Darum und nur darum ging und geht es auch jetzt, in dem Prozeß gegen Krenz, Schabowski und Kleiber. Dies zeigt nicht zuletzt das unterschiedliche politische Auftreten der Angeklagten. Während Schabowski und Kleiber ihr Schuldbewußtsein ausdrückten und sich auf partielles Nichtwissen zurückzogen, kehrte Krenz den unbelehrbaren kommunistischen Funktionär heraus und bot seiner Fangemeinde, aber auch seinen Gegnern damit bis zum letzten Tag ein eindrucksvolles Schauspiel. Gerade seine Rolle in der DDR, vom Strahlemann der FDJ-Führung über den Juniorpartner im Politbüro bis zum vorletzten Repräsentanten der DDR, lassen ihn im Vordergrund stehen. Wie er das Blutbad auf dem Pekinger Platz des Himmlischen Friedens begrüßte macht ihn unvergessen.

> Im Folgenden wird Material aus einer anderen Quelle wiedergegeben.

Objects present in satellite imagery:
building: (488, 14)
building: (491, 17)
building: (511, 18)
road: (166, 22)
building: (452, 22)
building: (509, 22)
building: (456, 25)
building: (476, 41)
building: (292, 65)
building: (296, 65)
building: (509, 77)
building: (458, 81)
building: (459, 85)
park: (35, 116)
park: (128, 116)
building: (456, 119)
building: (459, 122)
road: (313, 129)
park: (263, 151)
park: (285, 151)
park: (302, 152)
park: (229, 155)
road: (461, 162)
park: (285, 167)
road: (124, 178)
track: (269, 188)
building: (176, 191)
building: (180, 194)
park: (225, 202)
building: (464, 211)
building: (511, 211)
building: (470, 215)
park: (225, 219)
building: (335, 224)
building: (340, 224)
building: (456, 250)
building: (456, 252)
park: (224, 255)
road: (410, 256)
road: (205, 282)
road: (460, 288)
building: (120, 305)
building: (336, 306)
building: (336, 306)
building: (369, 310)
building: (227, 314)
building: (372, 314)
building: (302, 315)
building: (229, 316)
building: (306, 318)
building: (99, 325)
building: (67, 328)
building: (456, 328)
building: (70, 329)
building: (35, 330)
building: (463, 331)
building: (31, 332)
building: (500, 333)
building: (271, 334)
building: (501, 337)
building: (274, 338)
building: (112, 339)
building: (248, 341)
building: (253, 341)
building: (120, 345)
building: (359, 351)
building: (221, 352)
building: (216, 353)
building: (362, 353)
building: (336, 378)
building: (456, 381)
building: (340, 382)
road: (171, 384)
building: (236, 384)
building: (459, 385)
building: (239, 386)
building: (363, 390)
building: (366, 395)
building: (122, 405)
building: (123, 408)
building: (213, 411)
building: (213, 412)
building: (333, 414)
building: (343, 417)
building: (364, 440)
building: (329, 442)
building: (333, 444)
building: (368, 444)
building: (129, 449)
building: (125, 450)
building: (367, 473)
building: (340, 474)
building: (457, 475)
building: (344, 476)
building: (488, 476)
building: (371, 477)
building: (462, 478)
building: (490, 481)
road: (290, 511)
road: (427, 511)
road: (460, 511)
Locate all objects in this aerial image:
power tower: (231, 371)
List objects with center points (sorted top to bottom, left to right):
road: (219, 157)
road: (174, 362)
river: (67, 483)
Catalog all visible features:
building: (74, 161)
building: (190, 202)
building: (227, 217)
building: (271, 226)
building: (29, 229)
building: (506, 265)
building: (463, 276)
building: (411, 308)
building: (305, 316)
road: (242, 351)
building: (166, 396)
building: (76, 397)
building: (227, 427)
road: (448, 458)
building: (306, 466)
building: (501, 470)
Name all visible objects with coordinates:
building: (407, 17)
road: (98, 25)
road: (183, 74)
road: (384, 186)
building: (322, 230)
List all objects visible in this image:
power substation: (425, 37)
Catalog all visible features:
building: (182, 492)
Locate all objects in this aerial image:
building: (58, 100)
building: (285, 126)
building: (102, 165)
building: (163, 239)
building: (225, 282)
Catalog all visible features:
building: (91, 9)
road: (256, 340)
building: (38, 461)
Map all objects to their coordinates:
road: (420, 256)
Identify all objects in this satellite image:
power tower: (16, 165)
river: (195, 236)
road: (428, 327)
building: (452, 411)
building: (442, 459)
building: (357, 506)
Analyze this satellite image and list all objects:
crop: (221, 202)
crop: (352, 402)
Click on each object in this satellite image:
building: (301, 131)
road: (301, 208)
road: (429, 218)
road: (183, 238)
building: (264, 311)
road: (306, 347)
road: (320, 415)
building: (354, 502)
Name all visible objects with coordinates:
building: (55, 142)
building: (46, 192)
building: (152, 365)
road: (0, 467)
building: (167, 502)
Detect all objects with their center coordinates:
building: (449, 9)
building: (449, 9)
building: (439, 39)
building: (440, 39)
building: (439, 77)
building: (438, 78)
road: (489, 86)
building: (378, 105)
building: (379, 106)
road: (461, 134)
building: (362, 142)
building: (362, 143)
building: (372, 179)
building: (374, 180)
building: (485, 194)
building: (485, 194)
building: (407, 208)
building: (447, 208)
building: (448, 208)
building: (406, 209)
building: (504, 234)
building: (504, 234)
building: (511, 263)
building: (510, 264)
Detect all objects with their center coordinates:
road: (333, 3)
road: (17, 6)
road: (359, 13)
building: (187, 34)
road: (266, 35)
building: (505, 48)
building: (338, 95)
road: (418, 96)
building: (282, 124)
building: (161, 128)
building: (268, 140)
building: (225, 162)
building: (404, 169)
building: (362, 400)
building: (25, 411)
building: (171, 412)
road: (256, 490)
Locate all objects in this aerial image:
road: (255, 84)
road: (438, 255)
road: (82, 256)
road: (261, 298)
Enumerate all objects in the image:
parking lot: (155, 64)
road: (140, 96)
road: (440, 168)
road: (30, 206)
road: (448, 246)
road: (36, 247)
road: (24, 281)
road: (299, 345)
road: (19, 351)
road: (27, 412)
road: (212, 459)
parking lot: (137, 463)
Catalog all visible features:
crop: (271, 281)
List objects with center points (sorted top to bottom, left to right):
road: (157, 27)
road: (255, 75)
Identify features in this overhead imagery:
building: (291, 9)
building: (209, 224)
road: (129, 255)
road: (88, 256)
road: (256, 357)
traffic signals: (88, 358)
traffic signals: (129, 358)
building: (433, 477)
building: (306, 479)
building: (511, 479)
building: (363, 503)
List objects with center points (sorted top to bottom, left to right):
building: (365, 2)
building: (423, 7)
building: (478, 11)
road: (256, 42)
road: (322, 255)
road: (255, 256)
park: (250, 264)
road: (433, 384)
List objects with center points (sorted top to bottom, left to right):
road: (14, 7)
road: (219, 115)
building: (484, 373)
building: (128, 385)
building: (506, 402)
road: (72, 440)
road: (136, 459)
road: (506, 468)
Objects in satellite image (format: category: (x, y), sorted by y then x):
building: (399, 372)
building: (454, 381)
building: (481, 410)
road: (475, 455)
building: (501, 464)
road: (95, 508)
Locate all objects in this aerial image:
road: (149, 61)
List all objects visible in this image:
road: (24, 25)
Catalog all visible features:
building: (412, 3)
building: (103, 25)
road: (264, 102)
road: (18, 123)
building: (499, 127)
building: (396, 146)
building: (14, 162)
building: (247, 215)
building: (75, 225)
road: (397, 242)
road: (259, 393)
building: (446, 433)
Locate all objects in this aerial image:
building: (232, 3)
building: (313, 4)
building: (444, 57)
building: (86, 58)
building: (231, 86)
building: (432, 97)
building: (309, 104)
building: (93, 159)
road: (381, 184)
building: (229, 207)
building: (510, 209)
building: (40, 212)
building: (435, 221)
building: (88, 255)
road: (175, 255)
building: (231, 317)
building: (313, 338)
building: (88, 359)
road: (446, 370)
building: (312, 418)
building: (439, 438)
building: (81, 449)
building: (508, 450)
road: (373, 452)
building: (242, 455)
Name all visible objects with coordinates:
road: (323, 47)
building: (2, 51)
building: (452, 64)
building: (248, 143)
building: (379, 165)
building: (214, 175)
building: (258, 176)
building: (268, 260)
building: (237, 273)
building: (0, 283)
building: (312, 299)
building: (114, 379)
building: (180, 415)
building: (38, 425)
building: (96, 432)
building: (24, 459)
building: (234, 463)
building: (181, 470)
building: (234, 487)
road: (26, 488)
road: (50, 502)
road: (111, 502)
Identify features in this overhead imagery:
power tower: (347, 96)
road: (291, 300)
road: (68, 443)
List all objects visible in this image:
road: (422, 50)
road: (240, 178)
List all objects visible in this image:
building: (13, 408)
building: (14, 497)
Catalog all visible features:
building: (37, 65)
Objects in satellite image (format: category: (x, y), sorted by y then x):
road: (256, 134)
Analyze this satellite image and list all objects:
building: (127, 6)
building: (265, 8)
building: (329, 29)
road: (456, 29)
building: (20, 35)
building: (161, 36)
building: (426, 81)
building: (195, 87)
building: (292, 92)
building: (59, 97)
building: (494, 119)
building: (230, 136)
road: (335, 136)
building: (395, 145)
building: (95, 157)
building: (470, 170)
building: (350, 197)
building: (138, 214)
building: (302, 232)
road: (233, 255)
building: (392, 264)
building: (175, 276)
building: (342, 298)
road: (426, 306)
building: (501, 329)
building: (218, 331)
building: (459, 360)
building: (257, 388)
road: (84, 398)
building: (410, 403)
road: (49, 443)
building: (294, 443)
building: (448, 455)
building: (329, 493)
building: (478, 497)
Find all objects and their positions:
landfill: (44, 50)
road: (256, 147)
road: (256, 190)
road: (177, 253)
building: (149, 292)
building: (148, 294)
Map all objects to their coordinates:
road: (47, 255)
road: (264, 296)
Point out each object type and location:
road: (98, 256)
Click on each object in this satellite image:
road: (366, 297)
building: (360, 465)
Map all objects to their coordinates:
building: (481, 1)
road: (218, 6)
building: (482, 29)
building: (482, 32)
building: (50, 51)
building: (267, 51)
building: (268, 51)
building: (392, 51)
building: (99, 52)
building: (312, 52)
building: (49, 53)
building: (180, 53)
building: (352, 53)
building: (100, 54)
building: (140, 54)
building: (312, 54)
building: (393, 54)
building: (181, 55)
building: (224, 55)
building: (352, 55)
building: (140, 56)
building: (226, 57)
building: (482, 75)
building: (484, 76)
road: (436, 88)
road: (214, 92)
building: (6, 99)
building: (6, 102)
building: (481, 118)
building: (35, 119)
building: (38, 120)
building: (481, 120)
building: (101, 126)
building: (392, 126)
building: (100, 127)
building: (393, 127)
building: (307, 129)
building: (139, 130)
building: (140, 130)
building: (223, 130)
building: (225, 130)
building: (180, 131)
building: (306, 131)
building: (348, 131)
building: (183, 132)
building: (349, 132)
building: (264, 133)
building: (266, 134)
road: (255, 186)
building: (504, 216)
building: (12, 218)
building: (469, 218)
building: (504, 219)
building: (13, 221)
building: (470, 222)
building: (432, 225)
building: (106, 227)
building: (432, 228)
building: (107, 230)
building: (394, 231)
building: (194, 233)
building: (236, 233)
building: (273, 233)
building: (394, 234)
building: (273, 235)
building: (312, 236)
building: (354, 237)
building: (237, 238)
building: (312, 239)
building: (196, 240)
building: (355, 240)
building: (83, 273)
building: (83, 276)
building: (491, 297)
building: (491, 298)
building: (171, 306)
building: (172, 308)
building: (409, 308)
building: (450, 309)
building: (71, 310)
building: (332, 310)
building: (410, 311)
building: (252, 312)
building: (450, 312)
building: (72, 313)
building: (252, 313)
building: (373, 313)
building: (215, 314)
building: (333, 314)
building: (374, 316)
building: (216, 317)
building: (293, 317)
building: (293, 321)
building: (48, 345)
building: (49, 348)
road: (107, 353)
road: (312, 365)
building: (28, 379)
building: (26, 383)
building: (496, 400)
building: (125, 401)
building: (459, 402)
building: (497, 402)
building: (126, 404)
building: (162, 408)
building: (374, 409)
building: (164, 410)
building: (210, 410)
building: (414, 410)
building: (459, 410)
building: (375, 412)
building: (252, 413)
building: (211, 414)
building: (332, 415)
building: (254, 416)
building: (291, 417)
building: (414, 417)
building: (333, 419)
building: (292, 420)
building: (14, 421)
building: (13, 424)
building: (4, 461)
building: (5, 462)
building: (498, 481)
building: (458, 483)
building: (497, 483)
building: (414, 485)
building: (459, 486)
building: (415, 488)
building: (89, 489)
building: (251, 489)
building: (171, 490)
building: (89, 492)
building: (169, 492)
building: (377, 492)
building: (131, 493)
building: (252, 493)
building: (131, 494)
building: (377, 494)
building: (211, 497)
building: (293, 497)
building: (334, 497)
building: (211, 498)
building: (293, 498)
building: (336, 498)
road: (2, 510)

Nach den Strafanträgen der Staatsanwaltschaft war ein Raunen durch die Öffentlichkeit gegangen. Mit den jetzigen Urteilen blieb das Gericht so einschneidend unter den Strafanträgen, daß Krenz und Genossen eigentlich aufatmen müßten. Sie sind mehr als gut weggekommen, aber das wird Egon Krenz und seine Anhänger nicht daran hindern, weiter von Rachefeldzügen zu sprechen. Die Auseinandersetzung mit dem Erbe der DDR ist noch lange nicht abgeschlossen.